**PROBLEM STATEMENT**
Check each line of the listing for the word "solani" and report the ones that have it.

**RECORDS PROVIDED**
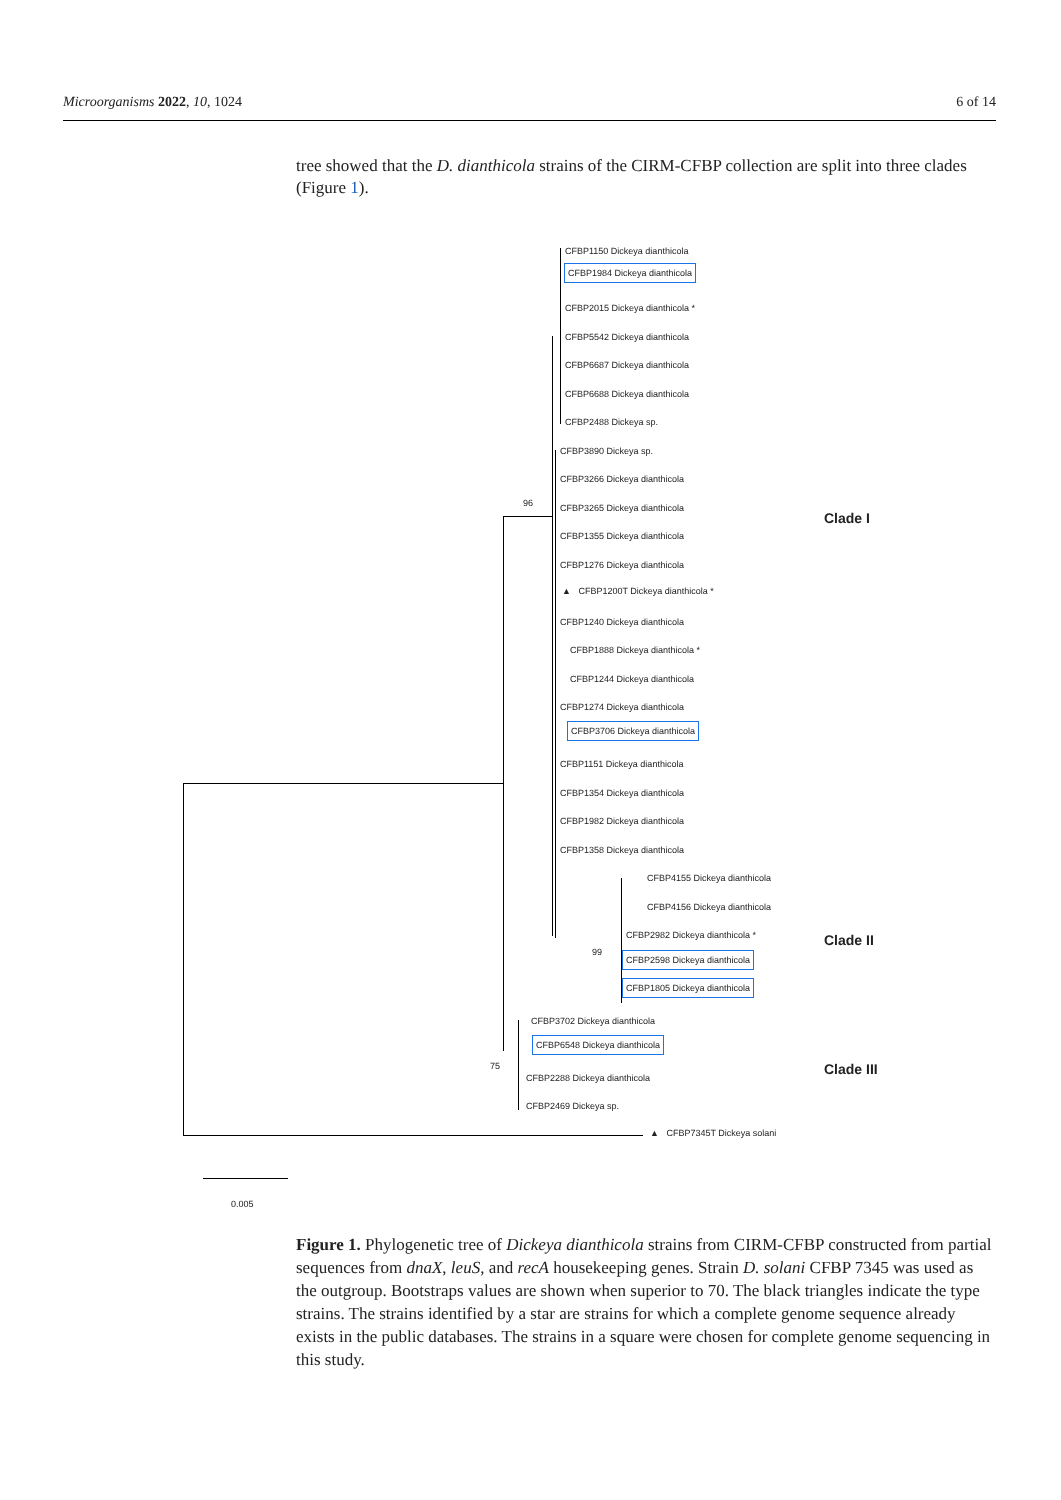Microorganisms 2022, 10, 1024 6 of 14
tree showed that the D. dianthicola strains of the CIRM-CFBP collection are split into three clades (Figure 1).
96
99
75
0.005
CFBP1150 Dickeya dianthicola
CFBP1984 Dickeya dianthicola
CFBP2015 Dickeya dianthicola *
CFBP5542 Dickeya dianthicola
CFBP6687 Dickeya dianthicola
CFBP6688 Dickeya dianthicola
CFBP2488 Dickeya sp.
CFBP3890 Dickeya sp.
CFBP3266 Dickeya dianthicola
CFBP3265 Dickeya dianthicola
CFBP1355 Dickeya dianthicola
CFBP1276 Dickeya dianthicola
▲ CFBP1200T Dickeya dianthicola *
CFBP1240 Dickeya dianthicola
CFBP1888 Dickeya dianthicola *
CFBP1244 Dickeya dianthicola
CFBP1274 Dickeya dianthicola
CFBP3706 Dickeya dianthicola
CFBP1151 Dickeya dianthicola
CFBP1354 Dickeya dianthicola
CFBP1982 Dickeya dianthicola
CFBP1358 Dickeya dianthicola
CFBP4155 Dickeya dianthicola
CFBP4156 Dickeya dianthicola
CFBP2982 Dickeya dianthicola *
CFBP2598 Dickeya dianthicola
CFBP1805 Dickeya dianthicola
CFBP3702 Dickeya dianthicola
CFBP6548 Dickeya dianthicola
CFBP2288 Dickeya dianthicola
CFBP2469 Dickeya sp.
▲ CFBP7345T Dickeya solani
Clade I
Clade II
Clade III
Figure 1. Phylogenetic tree of Dickeya dianthicola strains from CIRM-CFBP constructed from partial sequences from dnaX, leuS, and recA housekeeping genes. Strain D. solani CFBP 7345 was used as the outgroup. Bootstraps values are shown when superior to 70. The black triangles indicate the type strains. The strains identified by a star are strains for which a complete genome sequence already exists in the public databases. The strains in a square were chosen for complete genome sequencing in this study.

**ANSWER SECTION**
▲ CFBP7345T Dickeya solani
Figure 1. Phylogenetic tree of Dickeya dianthicola strains from CIRM-CFBP constructed from partial sequences from dnaX, leuS, and recA housekeeping genes. Strain D. solani CFBP 7345 was used as the outgroup. Bootstraps values are shown when superior to 70. The black triangles indicate the type strains. The strains identified by a star are strains for which a complete genome sequence already exists in the public databases. The strains in a square were chosen for complete genome sequencing in this study.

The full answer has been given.